Trecho para análise:
□ □ □
Graduado em psicologia, Malafaia também é presidente da editora Central Gospel e apresenta o programa Vitória em Cristo [transmitido pela Rede Bandeirantes de Televisão, está há quase 30 anos no ar, sendo retransmitido para outros países e exibido em outras emissoras nacionais de televisão, tais como CNT e RedeTV!] que, a exemplo de outros pastores, realizam cultos, pregações e coletam doações financeiras via ligações telefônicas. O pastor Marco Feliciano segue a mesma linha em programa televisivo que leva seu nome e é exibido pela CNT. Deputado federal pelo PSC de São Paulo e criador do Ministério Tempo de Avivamento, o líder religioso é acusado de declarações homofóbicas e racistas, mas foi eleito Presidente da Comissão de Direitos Humanos e Minorias, o que gerou uma série de protestos públicos pelo país, principalmente em atos e passeatas de repúdio e mobilizações via internet.

Em matéria da revista Veja [“Vinde a mim os eleitores: a força da bancada evangélica no Congresso”, 23/3/2013, disponível aqui] foi chamada a atenção para a atuação organizada de uma bancada evangélica no Congresso Nacional, que se articula em defesa de seus interesses morais, entre eles as lutas contra o casamento gay, a legalização do aborto, a eutanásia e a liberação das drogas. Todos estes princípios estão fundados na valorização supremacia das escrituras e ensinamentos sagrados, instituídos pela religião. Os dados apresentados pela revista mostram que estes evangélicos representam um total de 14,2% dos deputados e 5% dos senadores.
□ □ □
Extrato de dados:
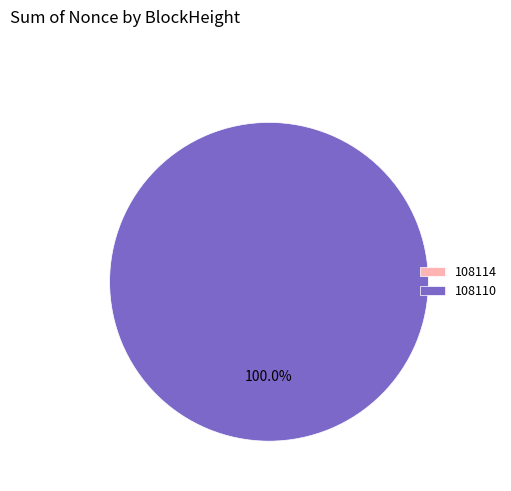

Which slice represents more than half of the pie?

108110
□ □ □
Tarefas:
1. Reproduza do trecho para análise a passagem que vai de "Em matéria da" até "5% dos senadores.".
2. De acordo com a revista Veja, citada no trecho para análise, qual é o percentual de senadores evangélicos?

Lista de respostas:
1.
Em matéria da revista Veja [“Vinde a mim os eleitores: a força da bancada evangélica no Congresso”, 23/3/2013, disponível aqui] foi chamada a atenção para a atuação organizada de uma bancada evangélica no Congresso Nacional, que se articula em defesa de seus interesses morais, entre eles as lutas contra o casamento gay, a legalização do aborto, a eutanásia e a liberação das drogas. Todos estes princípios estão fundados na valorização supremacia das escrituras e ensinamentos sagrados, instituídos pela religião. Os dados apresentados pela revista mostram que estes evangélicos representam um total de 14,2% dos deputados e 5% dos senadores.

2. 5% dos senadores.